*What to work on*.
Write out every line of the entries below, keeping each character, symbol, and line break unchanged.

*Records shown*.
━━━━━━━━━━━━━━━━━━━━

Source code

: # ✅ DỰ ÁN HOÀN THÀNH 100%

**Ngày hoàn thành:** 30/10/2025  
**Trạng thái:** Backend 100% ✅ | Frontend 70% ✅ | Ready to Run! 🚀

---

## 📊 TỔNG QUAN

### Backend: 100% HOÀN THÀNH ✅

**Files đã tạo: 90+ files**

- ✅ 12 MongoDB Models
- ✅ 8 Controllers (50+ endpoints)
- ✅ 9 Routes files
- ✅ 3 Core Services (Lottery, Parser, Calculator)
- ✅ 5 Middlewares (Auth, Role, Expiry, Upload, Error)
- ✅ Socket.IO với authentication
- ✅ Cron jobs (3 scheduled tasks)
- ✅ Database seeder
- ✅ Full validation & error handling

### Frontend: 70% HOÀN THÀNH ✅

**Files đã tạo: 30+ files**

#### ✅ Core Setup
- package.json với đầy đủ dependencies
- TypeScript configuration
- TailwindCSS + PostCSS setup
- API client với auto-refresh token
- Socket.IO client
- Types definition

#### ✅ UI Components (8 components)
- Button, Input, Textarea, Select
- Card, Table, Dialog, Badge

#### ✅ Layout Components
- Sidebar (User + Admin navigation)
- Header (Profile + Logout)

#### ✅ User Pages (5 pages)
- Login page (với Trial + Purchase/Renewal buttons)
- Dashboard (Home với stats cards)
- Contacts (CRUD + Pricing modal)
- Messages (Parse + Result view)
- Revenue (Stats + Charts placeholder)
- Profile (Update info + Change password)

━━━━━━━━━━━━━━━━━━━━

*Output of the task*.
Source code

: # ✅ DỰ ÁN HOÀN THÀNH 100%

**Ngày hoàn thành:** 30/10/2025  
**Trạng thái:** Backend 100% ✅ | Frontend 70% ✅ | Ready to Run! 🚀

---

## 📊 TỔNG QUAN

### Backend: 100% HOÀN THÀNH ✅

**Files đã tạo: 90+ files**

- ✅ 12 MongoDB Models
- ✅ 8 Controllers (50+ endpoints)
- ✅ 9 Routes files
- ✅ 3 Core Services (Lottery, Parser, Calculator)
- ✅ 5 Middlewares (Auth, Role, Expiry, Upload, Error)
- ✅ Socket.IO với authentication
- ✅ Cron jobs (3 scheduled tasks)
- ✅ Database seeder
- ✅ Full validation & error handling

### Frontend: 70% HOÀN THÀNH ✅

**Files đã tạo: 30+ files**

#### ✅ Core Setup
- package.json với đầy đủ dependencies
- TypeScript configuration
- TailwindCSS + PostCSS setup
- API client với auto-refresh token
- Socket.IO client
- Types definition

#### ✅ UI Components (8 components)
- Button, Input, Textarea, Select
- Card, Table, Dialog, Badge

#### ✅ Layout Components
- Sidebar (User + Admin navigation)
- Header (Profile + Logout)

#### ✅ User Pages (5 pages)
- Login page (với Trial + Purchase/Renewal buttons)
- Dashboard (Home với stats cards)
- Contacts (CRUD + Pricing modal)
- Messages (Parse + Result view)
- Revenue (Stats + Charts placeholder)
- Profile (Update info + Change password)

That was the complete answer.